> [TASK BRIEF]:
Your answer must be an exact copy of the records, with no pictures included.

(Transcribed page contents)

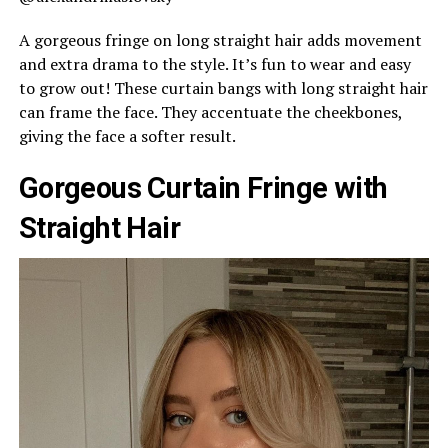
A gorgeous fringe on long straight hair adds movement
and extra drama to the style. It’s fun to wear and easy
to grow out! These curtain bangs with long straight hair
can frame the face. They accentuate the cheekbones,
giving the face a softer result.
Gorgeous Curtain Fringe with
Straight Hair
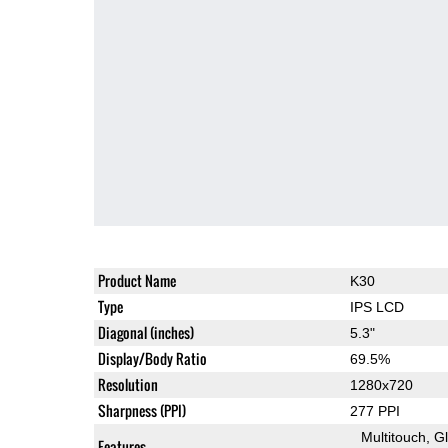
Product Name
K30
Type
IPS LCD
Diagonal (inches)
5.3"
Display/Body Ratio
69.5%
Resolution
1280x720
Sharpness (PPI)
277 PPI
Multitouch
G
Features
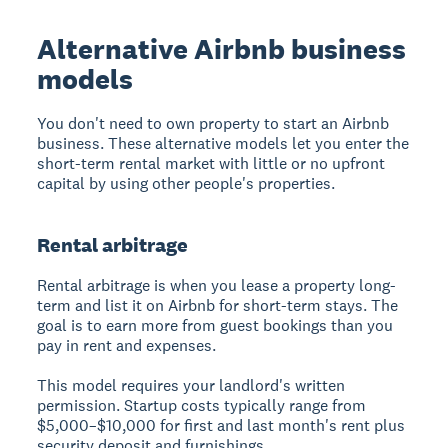
Alternative Airbnb business
models
You don't need to own property to start an Airbnb
business.
These alternative models let you enter the
short-term rental market with little or no upfront
capital by using other people's properties.
Rental arbitrage
Rental arbitrage
is when you lease a property long-
term and list it on Airbnb for short-term stays. The
goal is to earn more from guest bookings than you
pay in rent and expenses.
This model requires your landlord's written
permission. Startup costs typically range from
$5,000–$10,000 for first and last month's rent plus
security deposit and furnishings.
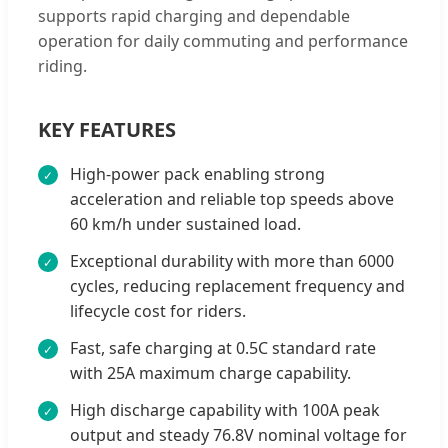
supports rapid charging and dependable
operation for daily commuting and performance
riding.
KEY FEATURES
High-power pack enabling strong
acceleration and reliable top speeds above
60 km/h under sustained load.
Exceptional durability with more than 6000
cycles, reducing replacement frequency and
lifecycle cost for riders.
Fast, safe charging at 0.5C standard rate
with 25A maximum charge capability.
High discharge capability with 100A peak
output and steady 76.8V nominal voltage for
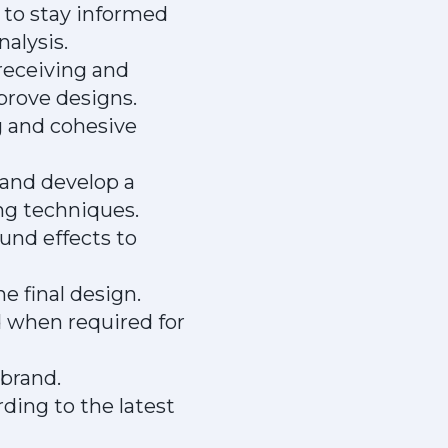
 to stay informed
alysis.
 receiving and
prove designs.
g and cohesive
 and develop a
ng techniques.
und effects to
e final design.
 when required for
nbrand.
ding to the latest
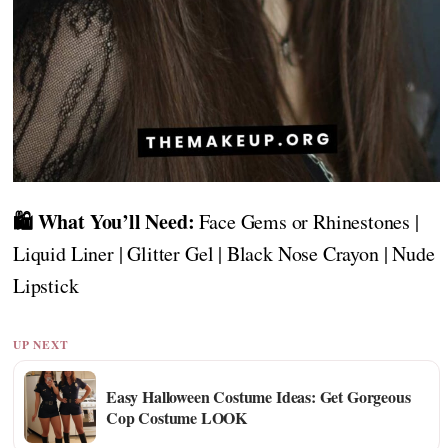
🛍️ What You’ll Need:
Face Gems or Rhinestones |
Liquid Liner | Glitter Gel | Black Nose Crayon | Nude
Lipstick
UP NEXT
Easy Halloween Costume Ideas: Get Gorgeous
Cop Costume LOOK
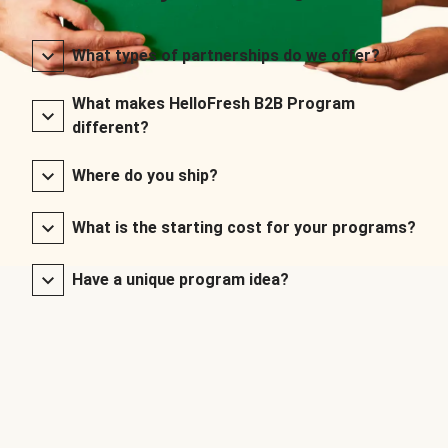
What types of partnerships do we offer?
What makes HelloFresh B2B Program
different?
Where do you ship?
What is the starting cost for your programs?
Have a unique program idea?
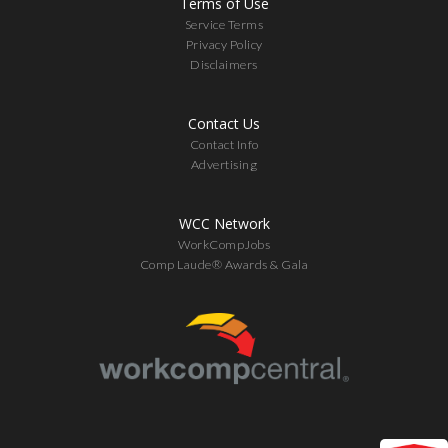
Terms of Use
Service Terms
Privacy Policy
Disclaimers
Contact Us
Contact Info
Advertising
WCC Network
WorkCompJobs
Comp Laude® Awards & Gala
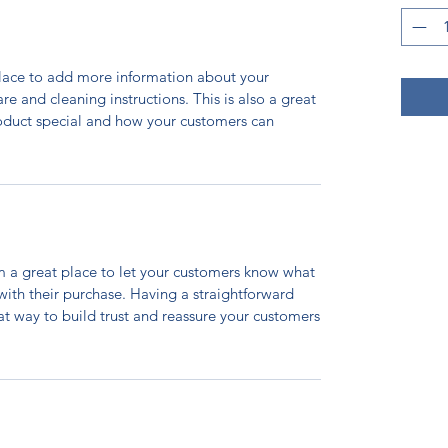
 place to add more information about your
are and cleaning instructions. This is also a great
roduct special and how your customers can
’m a great place to let your customers know what
 with their purchase. Having a straightforward
at way to build trust and reassure your customers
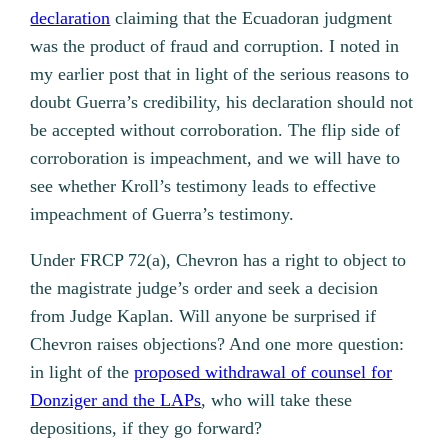
declaration
claiming that the Ecuadoran judgment
was the product of fraud and corruption. I noted in
my earlier post that in light of the serious reasons to
doubt Guerra’s credibility, his declaration should not
be accepted without corroboration. The flip side of
corroboration is impeachment, and we will have to
see whether Kroll’s testimony leads to effective
impeachment of Guerra’s testimony.
Under FRCP 72(a), Chevron has a right to object to
the magistrate judge’s order and seek a decision
from Judge Kaplan. Will anyone be surprised if
Chevron raises objections? And one more question:
in light of the
proposed withdrawal of counsel for
Donziger and the LAPs
, who will take these
depositions, if they go forward?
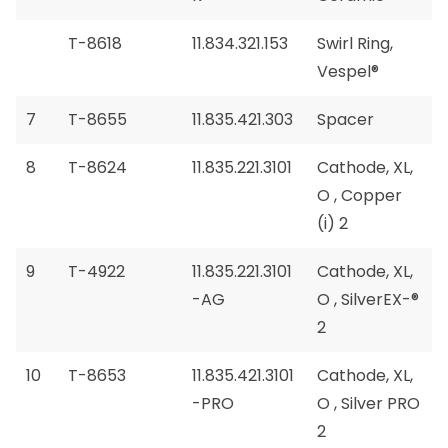
T-8618
11.834.321.153
Swirl Ring,
Vespel®
7
T-8655
11.835.421.303
Spacer
8
T-8624
11.835.221.3101
Cathode, XL,
O , Copper
(i) 2
9
T-4922
11.835.221.3101
Cathode, XL,
-AG
O , SilverEX-®
2
10
T-8653
11.835.421.3101
Cathode, XL,
-PRO
O , Silver PRO
2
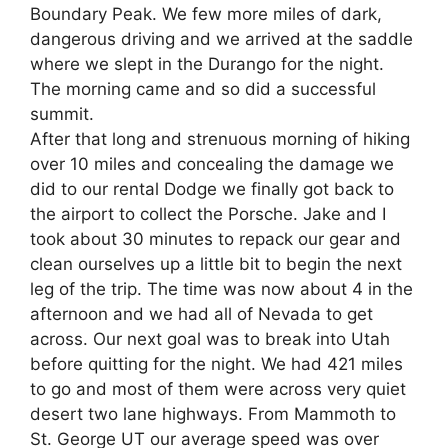
Boundary Peak. We few more miles of dark,
dangerous driving and we arrived at the saddle
where we slept in the Durango for the night.
The morning came and so did a successful
summit.
After that long and strenuous morning of hiking
over 10 miles and concealing the damage we
did to our rental Dodge we finally got back to
the airport to collect the Porsche. Jake and I
took about 30 minutes to repack our gear and
clean ourselves up a little bit to begin the next
leg of the trip. The time was now about 4 in the
afternoon and we had all of Nevada to get
across. Our next goal was to break into Utah
before quitting for the night. We had 421 miles
to go and most of them were across very quiet
desert two lane highways. From Mammoth to
St. George UT our average speed was over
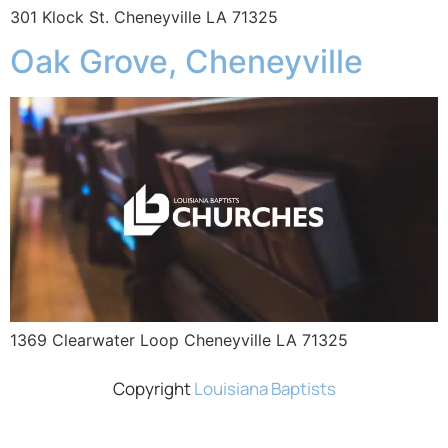
301 Klock St. Cheneyville LA 71325
Oak Grove, Cheneyville
1369 Clearwater Loop Cheneyville LA 71325
Copyright
Louisiana Baptists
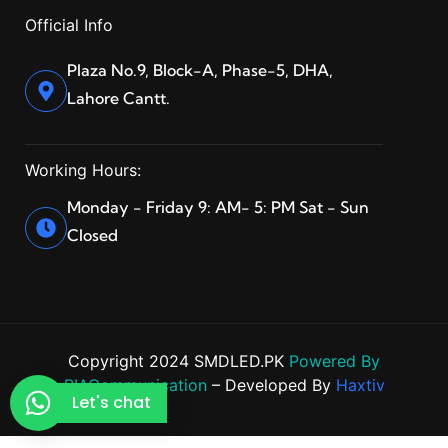
Official Info
Plaza No.9, Block-A, Phase-5, DHA,
Lahore Cantt.
Working Hours:
Monday - Friday 9: AM- 5: PM Sat - Sun
Closed
Copyright 2024 SMDLED.PK
Powered By
BIACommunication
– Developed By
Haxtiv
Let's chat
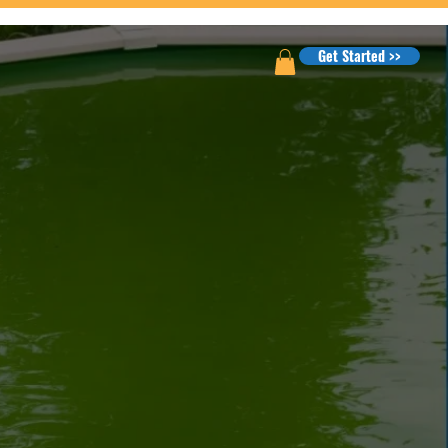
Get Started >>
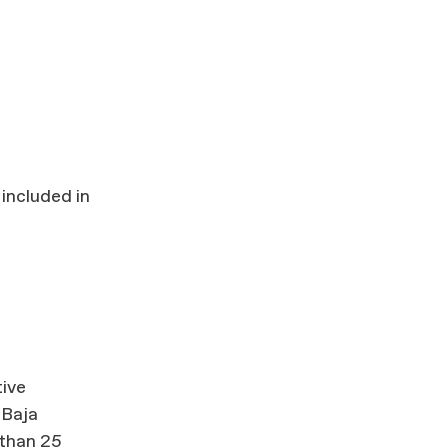
 included in
tive
 Baja
 than 25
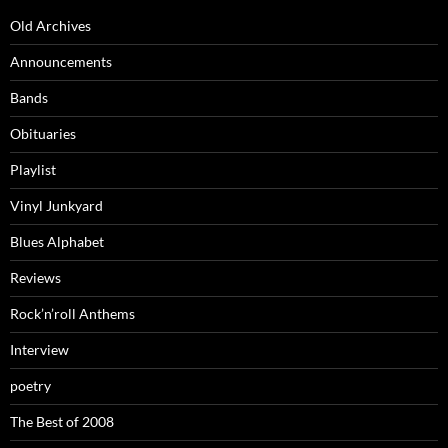
Old Archives
Announcements
Bands
Obituaries
Playlist
Vinyl Junkyard
Blues Alphabet
Reviews
Rock’n’roll Anthems
Interview
poetry
The Best of 2008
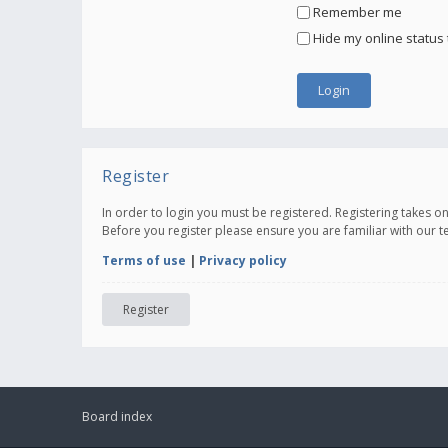
Remember me
Hide my online status 
Register
In order to login you must be registered. Registering takes 
Before you register please ensure you are familiar with our 
Terms of use
|
Privacy policy
Register
Board index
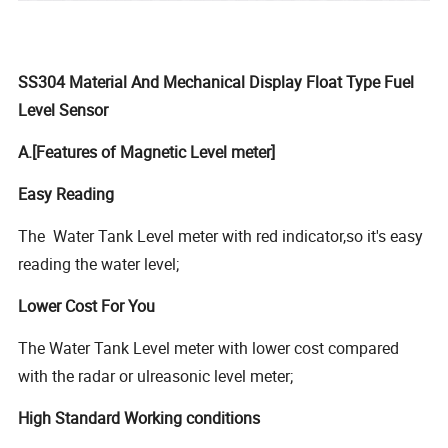
SS304 Material And Mechanical Display Float Type Fuel
Level Sensor
A.[Features of Magnetic Level meter]
Easy Reading
The Water Tank Level meter with red indicator,so it's easy
reading the water level;
Lower Cost For You
The Water Tank Level meter with lower cost compared
with the radar or ulreasonic level meter;
High Standard Working conditions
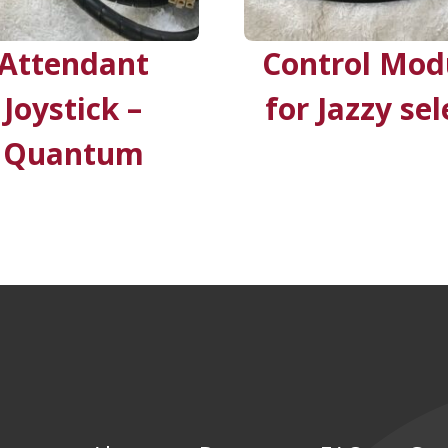
Attendant
Control Mod
Joystick –
for Jazzy sel
Quantum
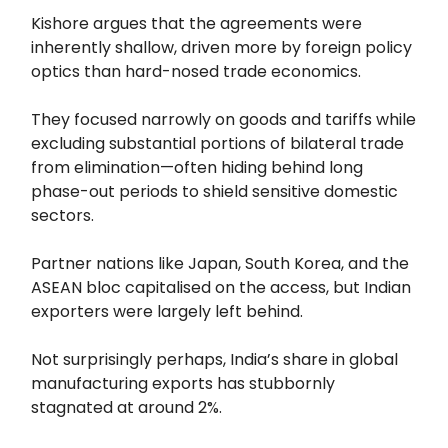
Kishore argues that the agreements were
inherently shallow, driven more by foreign policy
optics than hard-nosed trade economics.
They focused narrowly on goods and tariffs while
excluding substantial portions of bilateral trade
from elimination—often hiding behind long
phase-out periods to shield sensitive domestic
sectors.
Partner nations like Japan, South Korea, and the
ASEAN bloc capitalised on the access, but Indian
exporters were largely left behind.
Not surprisingly perhaps, India’s share in global
manufacturing exports has stubbornly
stagnated at around 2%.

> [RESPONSE]:
A gorgeous fringe on long straight hair adds movement
and extra drama to the style. It’s fun to wear and easy
to grow out! These curtain bangs with long straight hair
can frame the face. They accentuate the cheekbones,
giving the face a softer result.
Gorgeous Curtain Fringe with
Straight Hair
Product Name
K30
Type
IPS LCD
Diagonal (inches)
5.3"
Display/Body Ratio
69.5%
Resolution
1280x720
Sharpness (PPI)
277 PPI
Multitouch
G
Features
Alternative Airbnb business
models
You don't need to own property to start an Airbnb
business.
These alternative models let you enter the
short-term rental market with little or no upfront
capital by using other people's properties.
Rental arbitrage
Rental arbitrage
is when you lease a property long-
term and list it on Airbnb for short-term stays. The
goal is to earn more from guest bookings than you
pay in rent and expenses.
This model requires your landlord's written
permission. Startup costs typically range from
$5,000–$10,000 for first and last month's rent plus
security deposit and furnishings.
supports rapid charging and dependable
operation for daily commuting and performance
riding.
KEY FEATURES
High-power pack enabling strong
acceleration and reliable top speeds above
60 km/h under sustained load.
Exceptional durability with more than 6000
cycles, reducing replacement frequency and
lifecycle cost for riders.
Fast, safe charging at 0.5C standard rate
with 25A maximum charge capability.
High discharge capability with 100A peak
output and steady 76.8V nominal voltage for
 to stay informed
alysis.
 receiving and
prove designs.
g and cohesive
 and develop a
ng techniques.
und effects to
e final design.
 when required for
nbrand.
ding to the latest
🛍️ What You’ll Need:
Face Gems or Rhinestones |
Liquid Liner | Glitter Gel | Black Nose Crayon | Nude
Lipstick
UP NEXT
Easy Halloween Costume Ideas: Get Gorgeous
Cop Costume LOOK
What types of partnerships do we offer?
What makes HelloFresh B2B Program
different?
Where do you ship?
What is the starting cost for your programs?
Have a unique program idea?
Terms of Use
Service Terms
Privacy Policy
Disclaimers
Contact Us
Contact Info
Advertising
WCC Network
WorkCompJobs
Comp Laude® Awards & Gala
 place to add more information about your
are and cleaning instructions. This is also a great
roduct special and how your customers can
’m a great place to let your customers know what
 with their purchase. Having a straightforward
at way to build trust and reassure your customers
declaration
claiming that the Ecuadoran judgment
was the product of fraud and corruption. I noted in
my earlier post that in light of the serious reasons to
doubt Guerra’s credibility, his declaration should not
be accepted without corroboration. The flip side of
corroboration is impeachment, and we will have to
see whether Kroll’s testimony leads to effective
impeachment of Guerra’s testimony.
Under FRCP 72(a), Chevron has a right to object to
the magistrate judge’s order and seek a decision
from Judge Kaplan. Will anyone be surprised if
Chevron raises objections? And one more question:
in light of the
proposed withdrawal of counsel for
Donziger and the LAPs
, who will take these
depositions, if they go forward?
T-8618
11.834.321.153
Swirl Ring,
Vespel®
7
T-8655
11.835.421.303
Spacer
8
T-8624
11.835.221.3101
Cathode, XL,
O , Copper
(i) 2
9
T-4922
11.835.221.3101
Cathode, XL,
-AG
O , SilverEX-®
2
10
T-8653
11.835.421.3101
Cathode, XL,
-PRO
O , Silver PRO
2
Boundary Peak. We few more miles of dark,
dangerous driving and we arrived at the saddle
where we slept in the Durango for the night.
The morning came and so did a successful
summit.
After that long and strenuous morning of hiking
over 10 miles and concealing the damage we
did to our rental Dodge we finally got back to
the airport to collect the Porsche. Jake and I
took about 30 minutes to repack our gear and
clean ourselves up a little bit to begin the next
leg of the trip. The time was now about 4 in the
afternoon and we had all of Nevada to get
across. Our next goal was to break into Utah
before quitting for the night. We had 421 miles
to go and most of them were across very quiet
desert two lane highways. From Mammoth to
St. George UT our average speed was over
301 Klock St. Cheneyville LA 71325
Oak Grove, Cheneyville
1369 Clearwater Loop Cheneyville LA 71325
Copyright
Louisiana Baptists
Official Info
Plaza No.9, Block-A, Phase-5, DHA,
Lahore Cantt.
Working Hours:
Monday - Friday 9: AM- 5: PM Sat - Sun
Closed
Copyright 2024 SMDLED.PK
Powered By
BIACommunication
– Developed By
Haxtiv
Let's chat
Get Started >>
 included in
tive
 Baja
 than 25
Old Archives
Announcements
Bands
Obituaries
Playlist
Vinyl Junkyard
Blues Alphabet
Reviews
Rock’n’roll Anthems
Interview
poetry
The Best of 2008
Remember me
Hide my online status 
Register
In order to login you must be registered. Registering takes 
Before you register please ensure you are familiar with our 
Terms of use
|
Privacy policy
Register
Board index
SS304 Material And Mechanical Display Float Type Fuel
Level Sensor
A.[Features of Magnetic Level meter]
Easy Reading
The Water Tank Level meter with red indicator,so it's easy
reading the water level;
Lower Cost For You
The Water Tank Level meter with lower cost compared
with the radar or ulreasonic level meter;
High Standard Working conditions
Attendant
Control Mod
Joystick –
for Jazzy sel
Quantum
Kishore argues that the agreements were
inherently shallow, driven more by foreign policy
optics than hard-nosed trade economics.
They focused narrowly on goods and tariffs while
excluding substantial portions of bilateral trade
from elimination—often hiding behind long
phase-out periods to shield sensitive domestic
sectors.
Partner nations like Japan, South Korea, and the
ASEAN bloc capitalised on the access, but Indian
exporters were largely left behind.
Not surprisingly perhaps, India’s share in global
manufacturing exports has stubbornly
stagnated at around 2%.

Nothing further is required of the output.